At the hearing, Ledig said he believed his past involvement with RPC as a Hanszen Beer Bike coordinator was sufficient for his inclusion on the SA ballot.
“I feel like we’re only having this U-Court trial because [of] my campaign stance on RPC’s current practices,” Ledig said. “I think that my role as [Hanszen] Beer Bike Coordinator quite clearly satisfies any reasonable definition of member of the council, as well as resolves any requirements stated to be a member within the RPC constitution.”
Chu, current president of RPC, said at the hearing that there should be a distinction between Beer Bike coordinators at the campus versus the college level, due to their different responsibilities.
“College [Beer Bike] coordinators are not referenced in the RPC constitution at all and are not considered members of RPC,” Chu, a Sid Richardson College senior, said.
Eddie Tang, a junior at Baker College, is a current RPC campus-wide Beer Bike coordinator and served as a Baker Beer Bike coordinator last year.
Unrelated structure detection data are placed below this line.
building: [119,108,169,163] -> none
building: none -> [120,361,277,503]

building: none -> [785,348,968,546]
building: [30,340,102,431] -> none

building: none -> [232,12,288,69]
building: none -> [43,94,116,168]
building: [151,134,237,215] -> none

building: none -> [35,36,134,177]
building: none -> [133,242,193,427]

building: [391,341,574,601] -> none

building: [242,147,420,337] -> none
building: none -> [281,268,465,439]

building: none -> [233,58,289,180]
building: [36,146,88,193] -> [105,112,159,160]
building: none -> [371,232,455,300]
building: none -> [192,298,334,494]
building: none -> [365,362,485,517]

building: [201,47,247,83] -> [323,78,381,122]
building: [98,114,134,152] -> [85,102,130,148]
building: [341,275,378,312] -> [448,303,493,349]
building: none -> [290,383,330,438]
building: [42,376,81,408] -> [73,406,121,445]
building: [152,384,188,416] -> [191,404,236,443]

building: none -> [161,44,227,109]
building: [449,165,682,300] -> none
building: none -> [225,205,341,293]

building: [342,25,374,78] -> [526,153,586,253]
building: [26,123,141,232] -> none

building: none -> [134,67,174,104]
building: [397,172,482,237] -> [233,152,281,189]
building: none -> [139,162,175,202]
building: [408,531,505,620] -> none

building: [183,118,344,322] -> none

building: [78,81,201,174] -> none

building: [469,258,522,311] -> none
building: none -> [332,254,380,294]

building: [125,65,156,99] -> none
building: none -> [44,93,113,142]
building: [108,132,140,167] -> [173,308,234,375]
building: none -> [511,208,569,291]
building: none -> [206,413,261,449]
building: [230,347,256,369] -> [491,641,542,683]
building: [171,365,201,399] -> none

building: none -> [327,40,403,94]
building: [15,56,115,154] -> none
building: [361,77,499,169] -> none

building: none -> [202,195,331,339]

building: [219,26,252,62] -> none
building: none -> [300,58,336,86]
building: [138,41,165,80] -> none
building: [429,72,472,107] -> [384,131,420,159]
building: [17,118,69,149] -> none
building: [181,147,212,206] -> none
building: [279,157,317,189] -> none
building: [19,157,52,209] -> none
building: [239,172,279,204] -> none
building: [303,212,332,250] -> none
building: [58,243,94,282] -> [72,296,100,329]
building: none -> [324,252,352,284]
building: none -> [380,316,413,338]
At the hearing, he likewise said that in his view, these two coordinator positions are very different from each other, with their own distinct responsibilities and concerns.
“The college Beer Bike coordinator job is focused primarily on issues and advancements at their own respective colleges,” Tang said. “On the other hand, as campus wide coordinator this year I’ve focused primarily on campus wide planning for the day of Beer Bike itself. To me, the roles of the college [Beer Bike] coordinators and the RPC campus-wide [Beer Bike] coordinators are extremely different.”
According to Chu, this hearing is the result of mistakes made by the SA Elections Committee and in her opinion, Ledig is on the ballot now because of these errors, not because he actually meets the requirements for candidacy.
“The unfortunate reality is that we would not be here tonight, the night before ballots are opened, had the SA Elections Committee performed their duties as described in the SA Constitution and confirmed the eligibility of all candidates before the ballot was presented to the SA,” Chu said. “The fact that mistakes made by the SA Elections Committee have brought us to this point delegitimizes the SA Elections process.”
Grace Wickerson, the SA President, said the SA did not catch the issue of Will’s eligibility because they did not have any prior system of checking individual organization’s requirements.
“The checking process at the time was just to check them with Student Judicial Programs to ensure that there was no academic or disciplinary violation,” Wickerson, a Brown College senior, said. “At the time we did not have a process in place of checking candidates’ eligibility per blanket tax organization’s constitution. That was an oversight on our part.”
The case abstract included an opinion from the dissenting members. According to these three members, the RPC constitution explicitly states that candidacy is restricted to executive officers, college representatives, committee co-chairs and committee members. They wrote that Ledig’s experience should therefore not be considered sufficient for eligibility.
“In its decision, the Court has prioritized certain aspects of the RPC constitution while ignoring others,” wrote the dissenting court members. “Ledig should not be allowed to pick and choose which constitutional requirements to fulfill in order to justify a belief that he is a member of RPC.”
The UCourt’s investigative panel was composed of: Sam Morimoto, chair; Sarah Rosenthal, vice-chair; Gabriella Hazan, secretary; Ryan Emelle, Jones representative; Jake Joseph, Lovett representative; Clara Kraebber, Sid Richardson representative; Julia Huang, Martel representative; Hayden Mast, McMurtry representative; and Paige Russell, new student representative.